Figure 3: Inflections of the word "play" using Google Ngram Viewer.

The state space is populated by phrases related to usages of the word "play" (Figure 3). The collective variables of the system involve various grammatical categories of the word "play", including tense, voice, and parts-of-speech. The Google Ngram search "play_INF for" highlights attractor states for phrases involving play. The Ngram search illustrates that the most frequent phrase play for is compounded by both noun- and verb-usages of the word "play". For instance, the difference between "a [drama] play for students" and "the [Flames] play for the cup". The remaining inflections of "play" involve its past (played) and present verb tenses (playing, plays). Lastly, it seems phrases appear more frequently when the specific word's inflection can incorporate multiple parts-of-speech as mentioned above.

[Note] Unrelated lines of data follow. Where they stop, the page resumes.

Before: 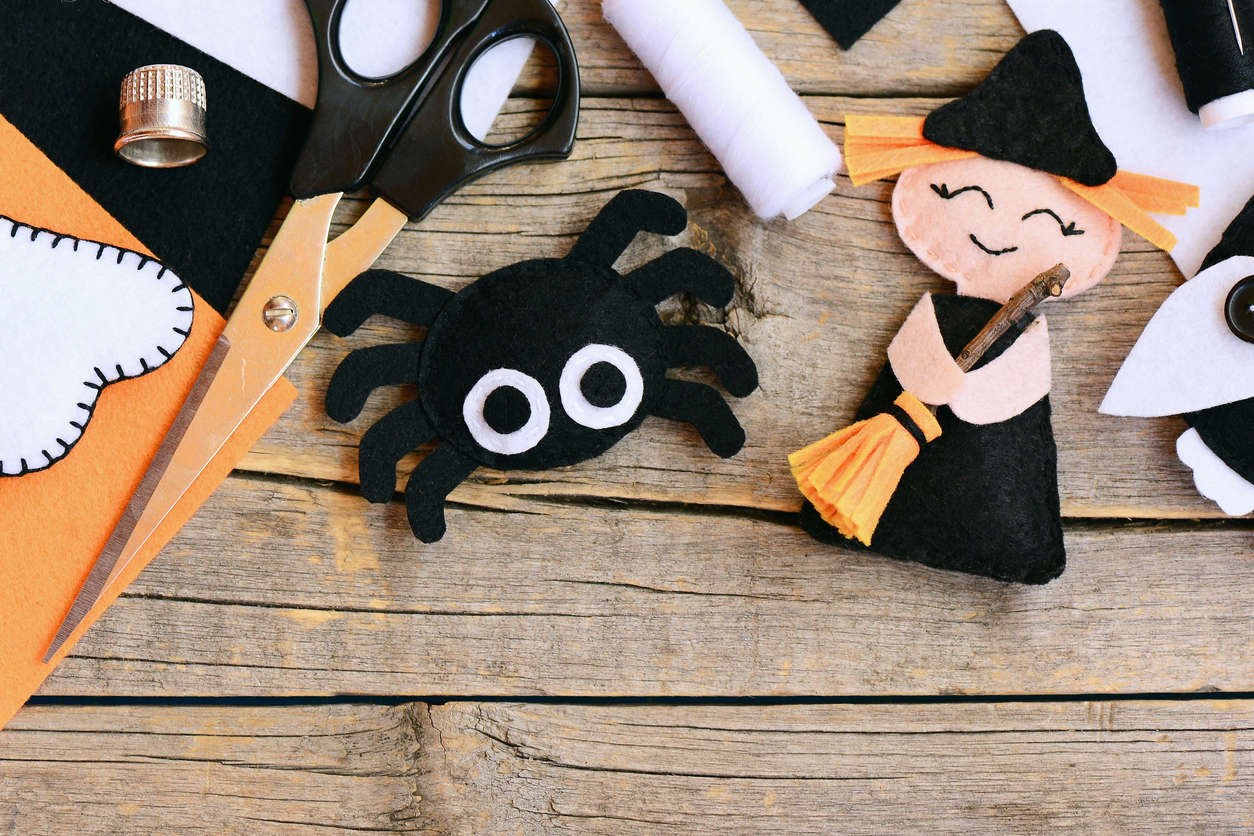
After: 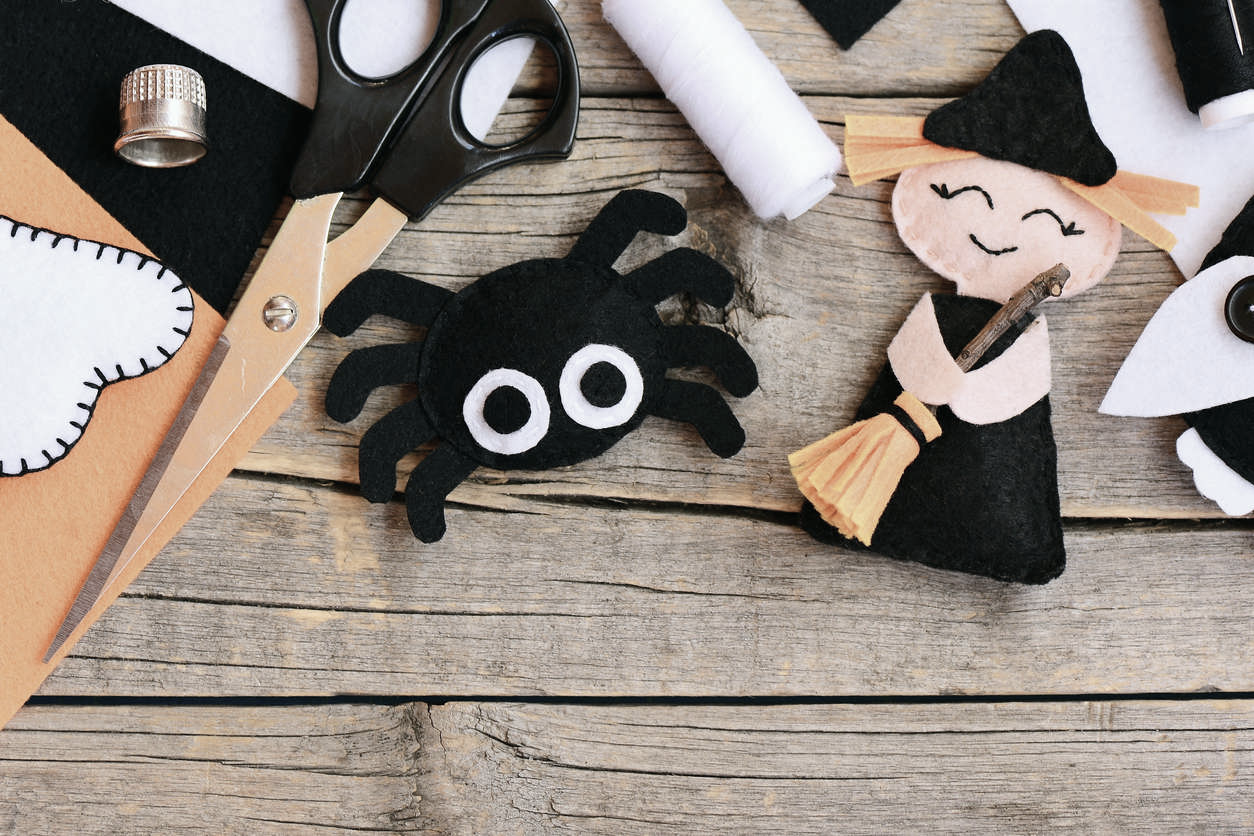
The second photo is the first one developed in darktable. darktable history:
color zones: curves: ch1 [(0, 0.292) (0.001, 0.292) (0.2, 0.264) (0.4, 0.248) (0.6, 0.248) (0.8, 0.264) (0.999, 0.292) (1, 0.292)]
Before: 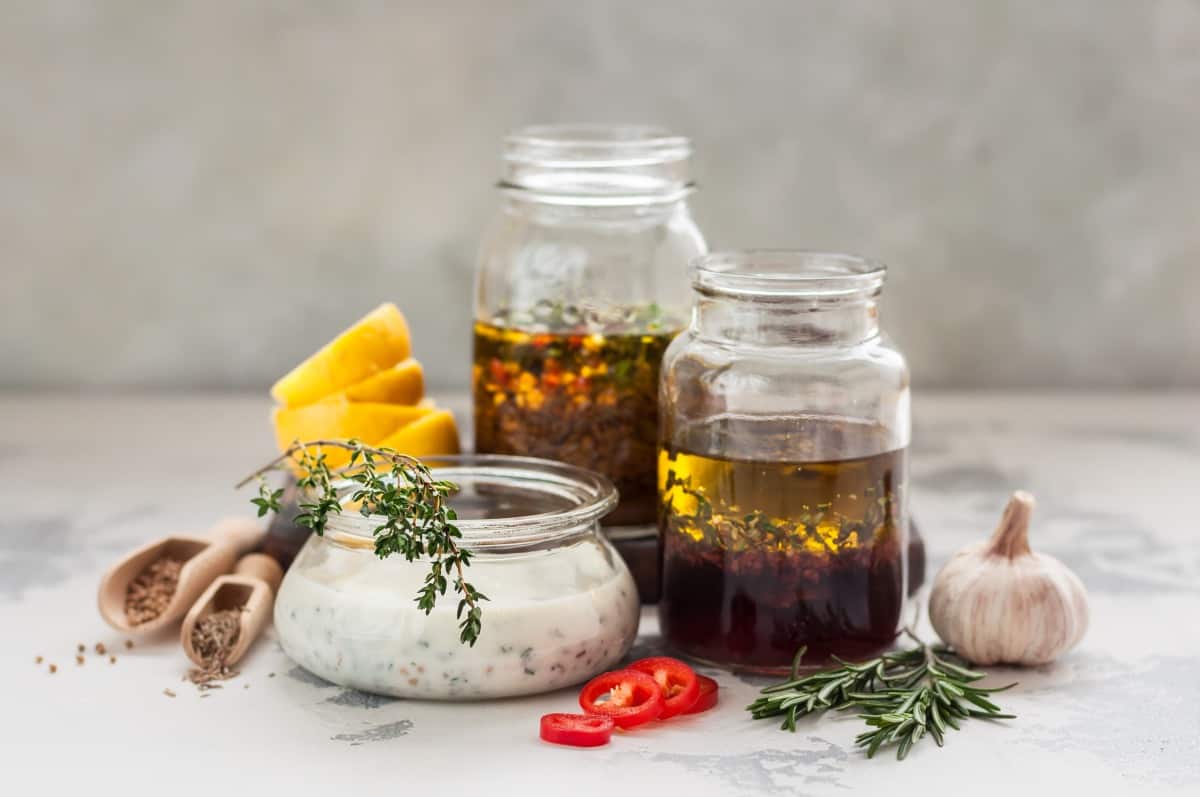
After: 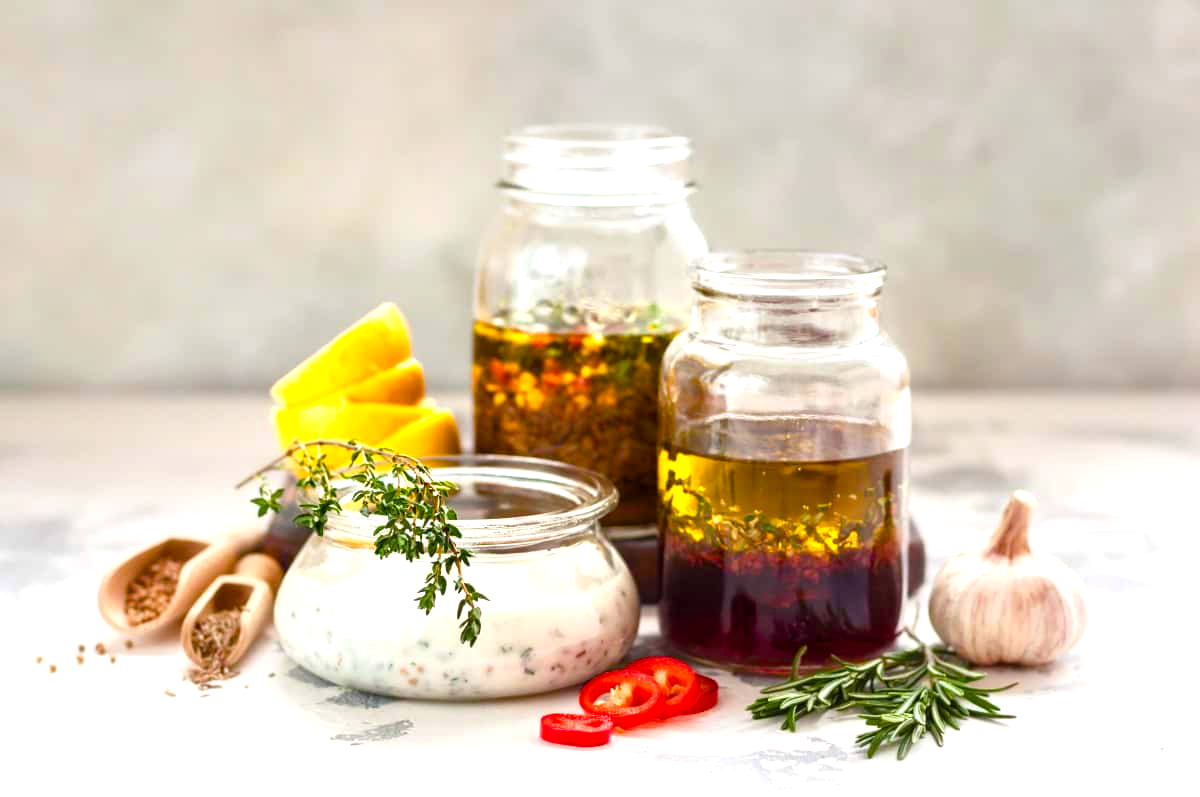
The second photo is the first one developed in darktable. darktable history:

Parts of Speech Tags for "Open"

Figure 4: Parts of Speech comparison of "Open" using Google Ngram Viewer.

The state space is occupied by collective variables representing different parts-of-speech, and is restricted to attractor states or parts-of-speech pertaining to the word "Open" (Figure 4). The Google Ngram search for "open_*" highlights attractor states corresponding to adjective, verb, noun, adverb, and particle parts-of-speech. Before the search, I hypothesized that the most frequent uses, in order, of "open" would be reserved for verb and adjective. Surprisingly, the unigram search identified the opposite order: it seems there are significantly more uses of "open" as an adjective, attributive, or predicative phrase rather than as a verb. Moreover, the unigram search identified other parts-of-speech usages of "open", which I was unconsciously aware of. Lastly, the usages of "open" are relatively steady throughout time, and do not appear to be influenced by historical or cultural moments.

Part of Speech Search

Figure 5: NOUN search during the time period of 1550-1650 using Google Ngram Viewer.

In this Ngram search, I was interested in noun- and adjective-usages during the time period between 1550-1650. The Google Ngram search for "*_NOUN" and "*_ADJ" were applied to the English corpus during 1550 and 1650, of which noun-usages are shown (Figure 5). The state space is populated by noun parts-of-speech, highlighting attractor states that are most representative of the targeted era. As expected, the most prominent noun usages allude to divine and holy individuals, such as God, and perceived extensions of God such as in Kings and Lords. There are also expected and regular uses of man and men to capture general states or qualities of humanity throughout literary works. Additionally, there are attractor states representing personifications of inanimate entities, such as time and possibly fortune. These noun usages are most attributable to the religious texts, as well as literary works of the 16th-17th century, in particular of William Shakespeare. Interestingly, the word bee was highlighted by Google Ngram. However, it does not correspond to the commonplace bee insect. Instead, the bee alludes to bee mythology, or the gods and goddesses of bees -- again, divine entities.